Page-level text extractions:

-----

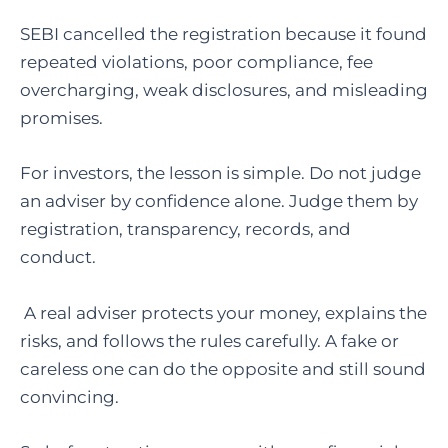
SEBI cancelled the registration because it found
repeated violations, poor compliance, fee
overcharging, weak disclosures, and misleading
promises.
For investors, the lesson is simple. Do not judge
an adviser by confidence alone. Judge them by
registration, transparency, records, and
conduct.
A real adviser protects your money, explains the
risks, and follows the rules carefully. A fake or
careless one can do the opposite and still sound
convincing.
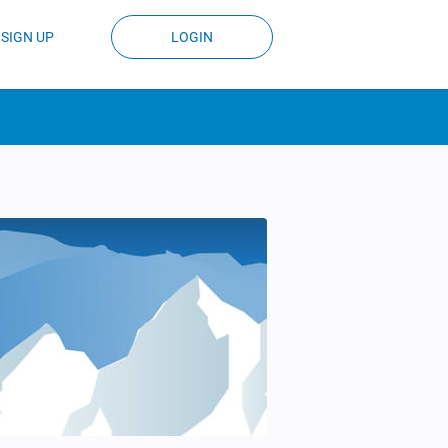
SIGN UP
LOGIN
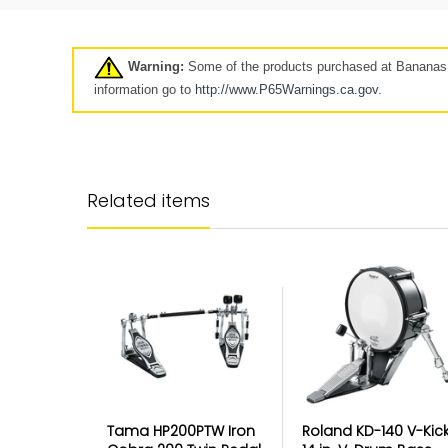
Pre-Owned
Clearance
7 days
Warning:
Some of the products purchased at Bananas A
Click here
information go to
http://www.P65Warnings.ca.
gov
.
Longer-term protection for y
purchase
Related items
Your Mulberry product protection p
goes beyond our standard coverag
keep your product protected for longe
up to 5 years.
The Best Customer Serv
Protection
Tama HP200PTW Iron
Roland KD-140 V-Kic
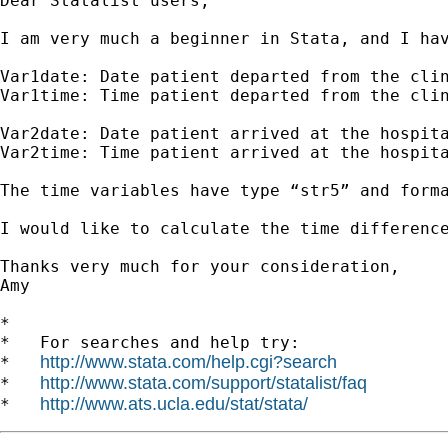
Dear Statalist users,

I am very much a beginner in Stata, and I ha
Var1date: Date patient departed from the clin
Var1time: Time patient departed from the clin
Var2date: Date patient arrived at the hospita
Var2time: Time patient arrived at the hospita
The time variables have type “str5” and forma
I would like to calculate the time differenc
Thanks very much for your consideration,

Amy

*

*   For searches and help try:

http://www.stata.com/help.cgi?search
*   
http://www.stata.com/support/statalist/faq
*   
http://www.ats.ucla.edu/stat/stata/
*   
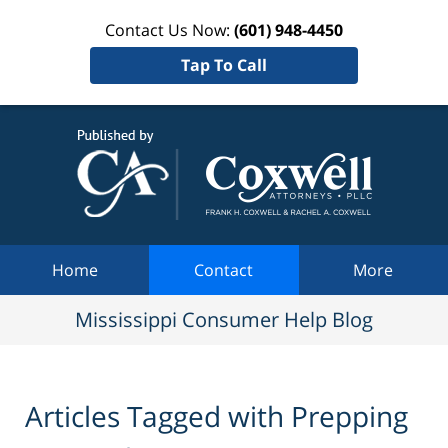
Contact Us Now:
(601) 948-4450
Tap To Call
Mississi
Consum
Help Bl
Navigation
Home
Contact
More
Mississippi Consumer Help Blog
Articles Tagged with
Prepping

-----

Write out the text of every record above again, line for line and unchanged, omitting the pictures.

Written response:
SEBI cancelled the registration because it found
repeated violations, poor compliance, fee
overcharging, weak disclosures, and misleading
promises.
For investors, the lesson is simple. Do not judge
an adviser by confidence alone. Judge them by
registration, transparency, records, and
conduct.
A real adviser protects your money, explains the
risks, and follows the rules carefully. A fake or
careless one can do the opposite and still sound
convincing.
SIGN UP
LOGIN
Pre-Owned
Clearance
7 days
Warning:
Some of the products purchased at Bananas A
Click here
information go to
http://www.P65Warnings.ca.
gov
.
Longer-term protection for y
purchase
Related items
Your Mulberry product protection p
goes beyond our standard coverag
keep your product protected for longe
up to 5 years.
The Best Customer Serv
Protection
Tama HP200PTW Iron
Roland KD-140 V-Kic
Dear Statalist users,

I am very much a beginner in Stata, and I ha
Var1date: Date patient departed from the clin
Var1time: Time patient departed from the clin
Var2date: Date patient arrived at the hospita
Var2time: Time patient arrived at the hospita
The time variables have type “str5” and forma
I would like to calculate the time differenc
Thanks very much for your consideration,

Amy

*

*   For searches and help try:

http://www.stata.com/help.cgi?search
*   
http://www.stata.com/support/statalist/faq
*   
http://www.ats.ucla.edu/stat/stata/
*   
Contact Us Now:
(601) 948-4450
Tap To Call
Mississi
Consum
Help Bl
Navigation
Home
Contact
More
Mississippi Consumer Help Blog
Articles Tagged with
Prepping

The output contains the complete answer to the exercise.